MotoGP ist an diesem Wochenende zurück in Deutschland auf dem Sachsenring, und Ai Ogura kommt mit viel Selbstvertrauen nach einem Durchbruch-Ergebnis in Assen. Der japanische Star im Team Trackhouse-Aprilia hatte gerade den ersten MotoGP-Lauf für Japan seit 2004 am TT Circuit Assen gewonnen – eine Leistung, die ihn fest in den Titelkampf einbindet. Mit der Saison bereits auf der Halbzeit bemerkte Ogura, dass acht Fahrer weiterhin voll im Rennen um die Meisterschaft sind.

Nach seinem Erfolg in den Niederlanden ging Ogura direkt zurück nach Japan, wo er als Nationalheld gilt und wo er während der Grand-Prix-Pausen 2026 noch mehr Zeit verbringen wird. Doch der Sachsenring stellt eine andere Art von Herausforderung dar. Ogura sagte, die Strecke sei für ihn „immer schon knifflig“ gewesen: Jedes Mal, wenn er hierher kommt, fühle er sich ein wenig „verloren“, und er frage sich, ob er wirklich schnell sein kann. Er betonte außerdem, dass es vor ein paar Jahren gut für ihn lief, stellte aber klar, dass die entscheidende Frage ist, wie sich diese Ausgabe entwickeln wird.

Der Fahrer glaubt zudem, dass sich das Wettbewerbsbild verschoben hat. „In der Situation dieses Jahres ist es anders“, sagte er und ergänzte, man könne „spüren“, dass man nun wettbewerbsfähiger sei. Ogura deutete an, er sei „fast sicher“, dass sie um eine bessere Position kämpfen können, betonte jedoch, dass der erste Schritt darin besteht, das Motorrad von Beginn an richtig zum Laufen zu bringen: „aber zuerst müssen wir loslegen“.
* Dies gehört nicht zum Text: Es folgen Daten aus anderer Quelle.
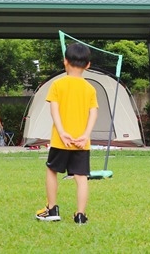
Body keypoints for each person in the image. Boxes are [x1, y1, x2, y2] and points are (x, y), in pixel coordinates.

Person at [36, 42, 99, 225]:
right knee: (81, 177)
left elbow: (54, 110)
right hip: (81, 142)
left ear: (65, 61)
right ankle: (80, 215)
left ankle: (52, 209)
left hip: (60, 141)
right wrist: (86, 135)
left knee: (52, 170)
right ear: (88, 65)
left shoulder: (57, 84)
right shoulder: (90, 88)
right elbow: (93, 113)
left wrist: (62, 133)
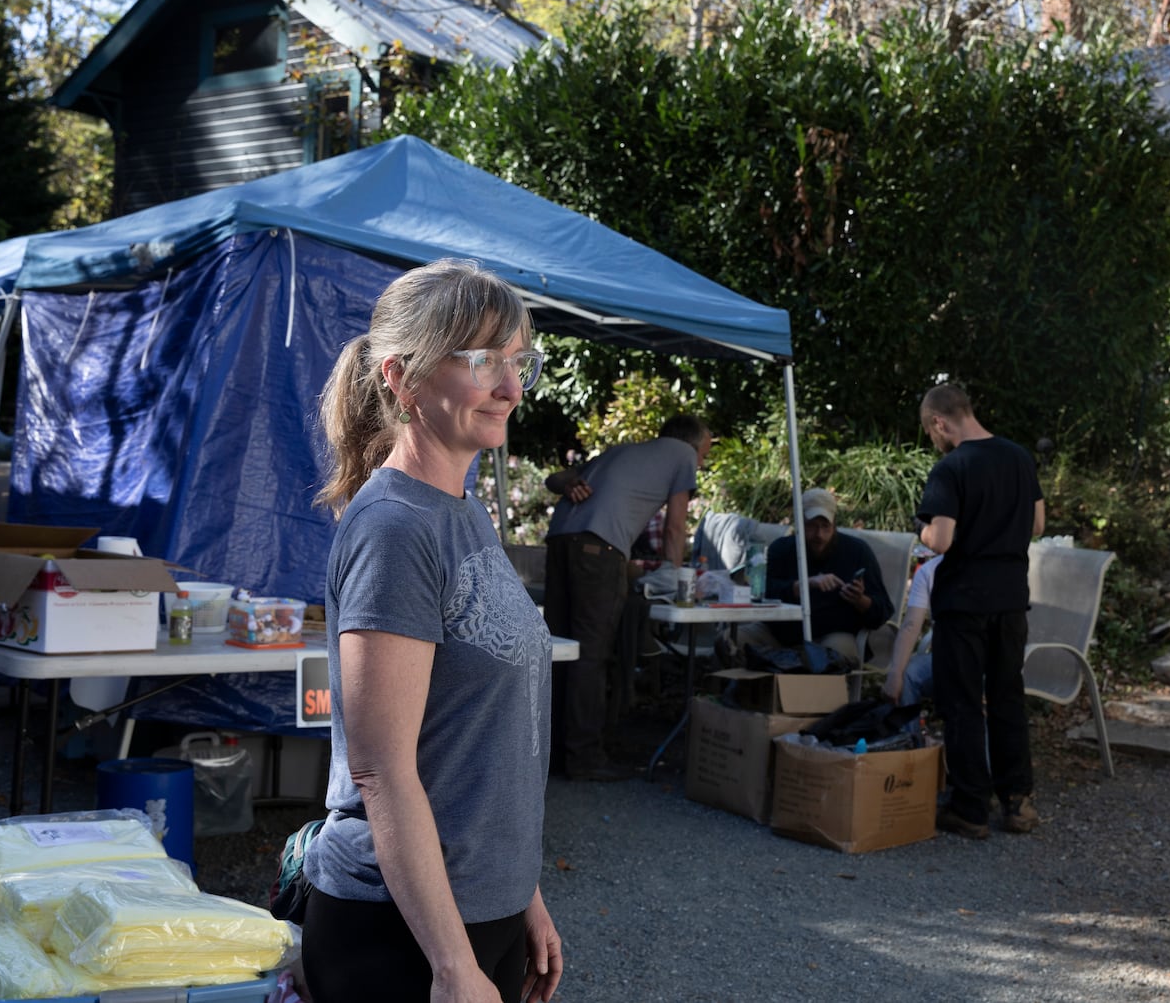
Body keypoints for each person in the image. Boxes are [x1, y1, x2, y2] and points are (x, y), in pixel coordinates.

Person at [302, 260, 562, 1003]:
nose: (510, 388)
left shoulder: (462, 510)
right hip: (401, 932)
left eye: (518, 362)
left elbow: (477, 741)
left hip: (479, 909)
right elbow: (381, 769)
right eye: (482, 360)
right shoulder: (394, 528)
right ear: (402, 378)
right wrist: (451, 963)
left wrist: (523, 893)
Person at [543, 414, 712, 780]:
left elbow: (552, 480)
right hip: (598, 549)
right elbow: (676, 526)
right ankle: (584, 757)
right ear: (692, 445)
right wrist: (677, 577)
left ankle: (549, 751)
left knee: (559, 649)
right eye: (705, 453)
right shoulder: (682, 456)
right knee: (590, 654)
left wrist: (571, 481)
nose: (701, 463)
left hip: (560, 543)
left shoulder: (623, 452)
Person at [916, 383, 1045, 840]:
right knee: (1008, 696)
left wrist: (924, 533)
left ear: (940, 422)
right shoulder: (1018, 457)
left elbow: (942, 539)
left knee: (964, 701)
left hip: (964, 601)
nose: (935, 439)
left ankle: (970, 807)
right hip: (1011, 598)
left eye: (932, 431)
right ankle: (1018, 802)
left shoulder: (950, 468)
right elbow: (1037, 524)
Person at [736, 488, 894, 662]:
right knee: (733, 640)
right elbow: (762, 594)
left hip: (832, 634)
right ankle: (747, 688)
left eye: (825, 526)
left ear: (834, 525)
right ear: (800, 524)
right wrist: (802, 585)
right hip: (780, 635)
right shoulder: (782, 549)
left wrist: (860, 600)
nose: (819, 535)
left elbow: (883, 611)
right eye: (811, 526)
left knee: (832, 657)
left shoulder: (857, 551)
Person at [883, 554, 941, 717]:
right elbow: (911, 625)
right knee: (907, 673)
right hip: (946, 659)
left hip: (984, 660)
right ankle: (911, 738)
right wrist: (895, 673)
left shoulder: (992, 565)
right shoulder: (929, 572)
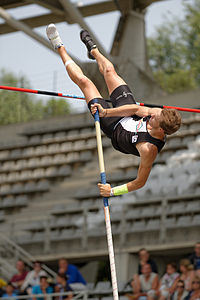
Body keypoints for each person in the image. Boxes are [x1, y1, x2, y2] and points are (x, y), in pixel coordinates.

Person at [46, 24, 182, 198]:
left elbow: (140, 182)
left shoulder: (149, 150)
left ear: (161, 130)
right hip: (127, 113)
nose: (153, 113)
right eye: (157, 112)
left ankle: (59, 46)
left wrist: (112, 191)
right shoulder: (159, 113)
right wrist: (107, 111)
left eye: (156, 118)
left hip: (115, 128)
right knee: (109, 71)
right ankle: (93, 51)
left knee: (85, 82)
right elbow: (135, 109)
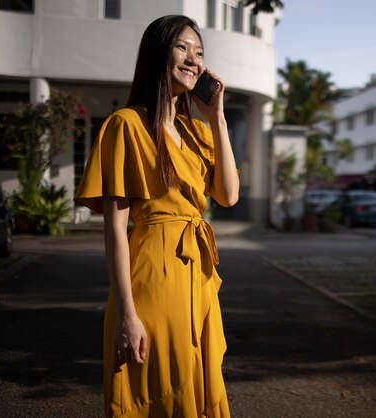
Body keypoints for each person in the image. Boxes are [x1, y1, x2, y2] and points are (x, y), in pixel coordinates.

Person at [74, 15, 238, 418]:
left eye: (199, 53)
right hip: (153, 279)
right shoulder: (125, 125)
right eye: (182, 47)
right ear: (157, 53)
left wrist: (217, 117)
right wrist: (127, 314)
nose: (193, 60)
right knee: (161, 389)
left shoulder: (200, 132)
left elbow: (229, 196)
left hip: (198, 278)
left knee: (198, 387)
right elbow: (114, 228)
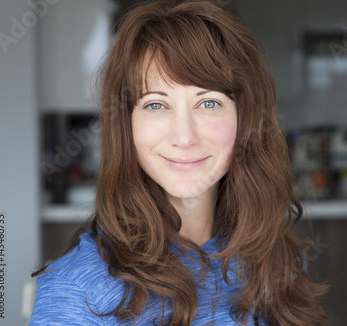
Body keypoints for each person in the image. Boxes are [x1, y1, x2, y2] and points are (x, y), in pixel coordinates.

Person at [29, 1, 329, 325]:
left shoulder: (276, 253)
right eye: (156, 105)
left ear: (246, 118)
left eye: (209, 102)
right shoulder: (76, 291)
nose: (184, 136)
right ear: (125, 124)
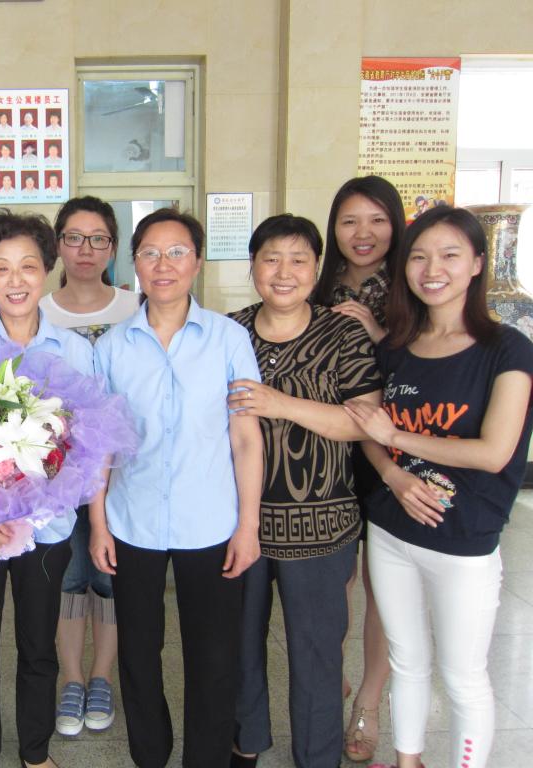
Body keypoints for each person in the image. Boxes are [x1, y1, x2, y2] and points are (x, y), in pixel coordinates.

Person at [346, 205, 533, 768]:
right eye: (420, 257)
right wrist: (393, 472)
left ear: (476, 263)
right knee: (406, 661)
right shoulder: (396, 348)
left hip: (463, 540)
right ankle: (408, 761)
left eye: (450, 255)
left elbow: (494, 452)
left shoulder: (507, 348)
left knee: (463, 676)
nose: (432, 269)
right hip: (391, 529)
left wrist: (398, 436)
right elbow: (367, 431)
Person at [89, 208, 263, 768]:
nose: (163, 265)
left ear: (198, 261)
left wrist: (248, 526)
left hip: (210, 522)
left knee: (213, 657)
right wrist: (98, 524)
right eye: (150, 253)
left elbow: (246, 438)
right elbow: (100, 445)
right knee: (139, 654)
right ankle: (151, 755)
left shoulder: (229, 339)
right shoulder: (111, 347)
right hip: (132, 521)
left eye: (177, 252)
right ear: (134, 264)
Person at [226, 214, 382, 768]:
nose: (283, 272)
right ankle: (245, 743)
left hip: (321, 525)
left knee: (317, 654)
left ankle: (316, 757)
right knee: (237, 645)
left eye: (298, 260)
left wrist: (280, 403)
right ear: (253, 267)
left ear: (317, 269)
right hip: (238, 522)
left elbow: (363, 421)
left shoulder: (343, 333)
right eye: (271, 259)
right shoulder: (230, 331)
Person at [0, 210, 94, 768]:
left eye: (28, 266)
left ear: (47, 270)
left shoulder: (75, 351)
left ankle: (35, 753)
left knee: (38, 647)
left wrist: (40, 503)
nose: (15, 280)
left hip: (46, 529)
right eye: (1, 267)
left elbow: (89, 445)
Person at [312, 174, 406, 762]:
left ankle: (369, 699)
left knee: (382, 584)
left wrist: (378, 334)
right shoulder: (319, 285)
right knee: (334, 580)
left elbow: (433, 362)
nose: (362, 233)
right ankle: (332, 673)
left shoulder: (411, 287)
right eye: (349, 221)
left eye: (376, 220)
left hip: (394, 450)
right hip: (328, 450)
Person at [38, 197, 140, 738]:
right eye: (74, 238)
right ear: (58, 244)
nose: (86, 249)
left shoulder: (135, 307)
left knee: (109, 576)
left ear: (113, 247)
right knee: (69, 576)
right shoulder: (39, 311)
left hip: (122, 475)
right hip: (56, 478)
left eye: (98, 239)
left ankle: (101, 675)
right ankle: (71, 679)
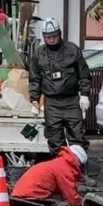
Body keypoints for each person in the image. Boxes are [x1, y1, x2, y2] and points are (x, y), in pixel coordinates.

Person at [27, 19, 91, 150]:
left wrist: (84, 94)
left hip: (71, 100)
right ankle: (60, 167)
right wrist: (34, 99)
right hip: (51, 102)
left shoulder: (72, 49)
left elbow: (84, 74)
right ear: (43, 37)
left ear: (60, 33)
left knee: (77, 137)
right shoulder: (39, 53)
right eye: (47, 37)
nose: (51, 40)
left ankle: (77, 167)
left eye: (54, 36)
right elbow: (35, 78)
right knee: (54, 139)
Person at [10, 143, 86, 206]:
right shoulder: (64, 168)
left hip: (22, 192)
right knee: (60, 199)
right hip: (29, 195)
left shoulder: (59, 162)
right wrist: (81, 203)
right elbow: (70, 194)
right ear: (77, 160)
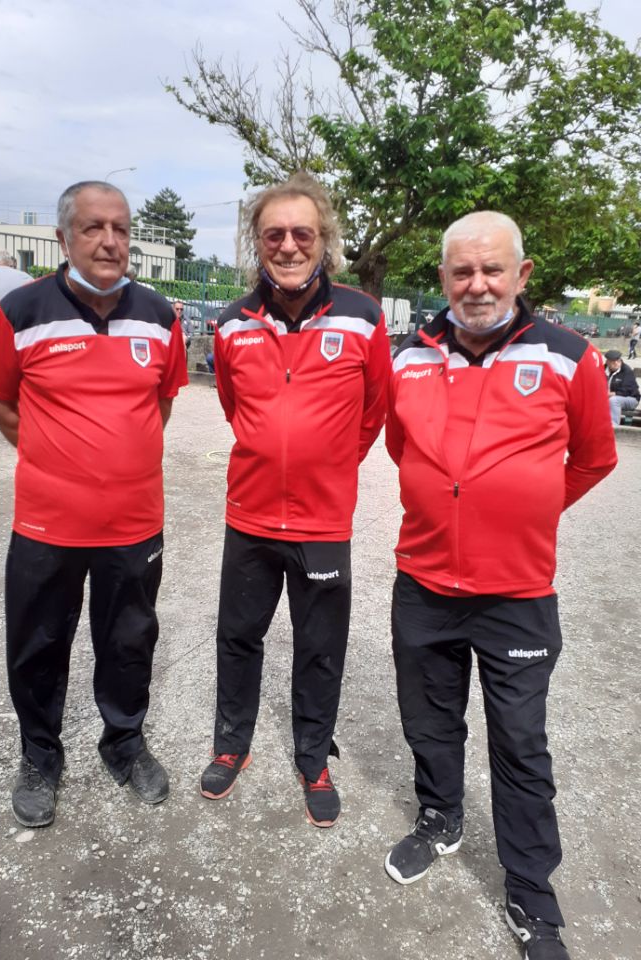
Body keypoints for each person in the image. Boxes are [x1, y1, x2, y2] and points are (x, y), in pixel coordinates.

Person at [384, 211, 617, 960]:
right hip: (424, 582)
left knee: (520, 742)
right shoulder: (408, 358)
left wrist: (523, 512)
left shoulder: (570, 356)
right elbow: (401, 446)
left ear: (522, 274)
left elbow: (594, 457)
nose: (477, 285)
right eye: (462, 271)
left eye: (492, 270)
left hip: (517, 592)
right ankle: (440, 817)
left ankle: (531, 891)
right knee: (429, 722)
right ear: (443, 277)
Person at [0, 181, 188, 828]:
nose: (110, 241)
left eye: (120, 228)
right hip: (47, 522)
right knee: (37, 645)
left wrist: (116, 460)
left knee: (129, 642)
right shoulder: (24, 311)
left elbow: (161, 403)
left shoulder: (160, 316)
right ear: (64, 238)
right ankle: (40, 757)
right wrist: (55, 456)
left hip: (134, 522)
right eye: (94, 227)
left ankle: (124, 744)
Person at [199, 172, 390, 827]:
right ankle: (232, 744)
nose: (288, 246)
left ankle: (313, 757)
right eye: (274, 234)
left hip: (321, 521)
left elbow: (374, 410)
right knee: (238, 637)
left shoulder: (363, 317)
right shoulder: (231, 324)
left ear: (323, 240)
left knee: (319, 647)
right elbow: (235, 407)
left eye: (301, 233)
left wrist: (326, 465)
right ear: (257, 242)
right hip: (249, 516)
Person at [604, 348, 640, 424]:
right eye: (613, 361)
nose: (616, 363)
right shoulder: (603, 369)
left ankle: (614, 427)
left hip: (631, 398)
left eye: (618, 360)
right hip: (608, 398)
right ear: (607, 362)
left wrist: (611, 394)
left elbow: (627, 390)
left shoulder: (626, 371)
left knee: (613, 400)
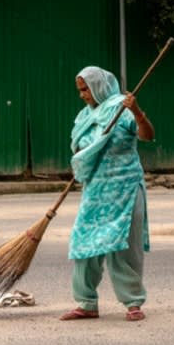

Seine konkrete Sorge gilt der Waldmann-Kurve am Sachsenring, Kurve 11, der Rechtskurve, die nach dem 20-maligen Grand-Prix-Sieger benannt ist. Er beschrieb sie als einschüchternd, auch wenn sie sich nicht wie ein kliffartiger Sprung anfühlt. Seine größte Befürchtung ist die kalte Temperatur auf der rechten Seite des Reifens. „Vor allem wegen der kalten rechten Flanke“, sagte er und hofft auf warme Bedingungen. Wenn es kühl ist, glaubt er, dass die Kurve nach so vielen Linkskurven kritisch wird. Zwar gab er zu, er sei „kein wirklicher Fan“ der Kurve, bezeichnete sie aber zugleich als einen der aufregendsten Streckenabschnitte.

Oguras jüngste Sachsenring-Historie unterstreicht die Bedeutung: In der Moto2 wurde er dort 2024 Dritter, während er bei seinem MotoGP-Debüt in Hohenstein-Ernstthal das Rennen etwa in der Mitte vorzeitig beendete.